> [TASK GOAL] Scan the records below for the word "ankle" and give only the number of lines that hold it.

> [RECORDS SHOWN]
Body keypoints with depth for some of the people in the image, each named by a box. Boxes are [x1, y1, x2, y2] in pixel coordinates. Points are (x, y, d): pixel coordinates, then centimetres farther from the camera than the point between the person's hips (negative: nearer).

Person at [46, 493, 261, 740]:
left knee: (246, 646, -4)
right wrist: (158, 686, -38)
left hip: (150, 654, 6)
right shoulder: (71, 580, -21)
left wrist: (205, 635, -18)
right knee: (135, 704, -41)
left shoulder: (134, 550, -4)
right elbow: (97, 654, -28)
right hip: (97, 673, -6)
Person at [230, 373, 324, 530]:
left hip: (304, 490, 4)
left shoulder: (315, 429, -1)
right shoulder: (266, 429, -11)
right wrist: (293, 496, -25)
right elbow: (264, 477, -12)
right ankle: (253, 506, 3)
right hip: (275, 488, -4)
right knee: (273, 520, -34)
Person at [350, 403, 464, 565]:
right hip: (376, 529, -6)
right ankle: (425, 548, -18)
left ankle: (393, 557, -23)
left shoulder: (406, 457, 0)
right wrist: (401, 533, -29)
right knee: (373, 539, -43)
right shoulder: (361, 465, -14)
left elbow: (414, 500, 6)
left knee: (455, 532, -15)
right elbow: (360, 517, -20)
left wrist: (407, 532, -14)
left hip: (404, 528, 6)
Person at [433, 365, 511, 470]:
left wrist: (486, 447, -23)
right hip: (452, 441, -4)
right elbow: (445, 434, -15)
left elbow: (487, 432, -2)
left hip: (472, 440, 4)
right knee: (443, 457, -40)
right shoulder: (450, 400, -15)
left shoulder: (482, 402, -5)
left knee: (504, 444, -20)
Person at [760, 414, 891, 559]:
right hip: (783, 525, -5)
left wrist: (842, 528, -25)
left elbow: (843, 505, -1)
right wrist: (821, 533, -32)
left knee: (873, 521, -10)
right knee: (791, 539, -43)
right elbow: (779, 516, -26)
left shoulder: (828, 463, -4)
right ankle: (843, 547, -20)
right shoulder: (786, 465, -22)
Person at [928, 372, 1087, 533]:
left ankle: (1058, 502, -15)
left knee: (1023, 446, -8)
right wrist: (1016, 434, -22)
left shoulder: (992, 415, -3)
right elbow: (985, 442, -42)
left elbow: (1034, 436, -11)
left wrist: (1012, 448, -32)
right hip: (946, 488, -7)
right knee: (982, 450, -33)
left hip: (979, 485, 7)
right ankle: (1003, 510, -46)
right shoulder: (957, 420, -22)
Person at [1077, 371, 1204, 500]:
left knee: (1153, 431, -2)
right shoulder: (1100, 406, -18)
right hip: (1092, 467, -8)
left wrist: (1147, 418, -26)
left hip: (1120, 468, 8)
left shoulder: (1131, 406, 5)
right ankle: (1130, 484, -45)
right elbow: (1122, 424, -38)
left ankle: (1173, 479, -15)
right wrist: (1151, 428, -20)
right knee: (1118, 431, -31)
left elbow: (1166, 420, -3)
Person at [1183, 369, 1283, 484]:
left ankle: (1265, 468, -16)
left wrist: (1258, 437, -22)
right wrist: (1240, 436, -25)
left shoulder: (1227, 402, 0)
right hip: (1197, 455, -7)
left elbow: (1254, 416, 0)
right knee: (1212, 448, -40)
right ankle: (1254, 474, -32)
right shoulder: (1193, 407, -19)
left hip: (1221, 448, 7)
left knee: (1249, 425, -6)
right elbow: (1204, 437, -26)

> [ANSWER BELOW] 10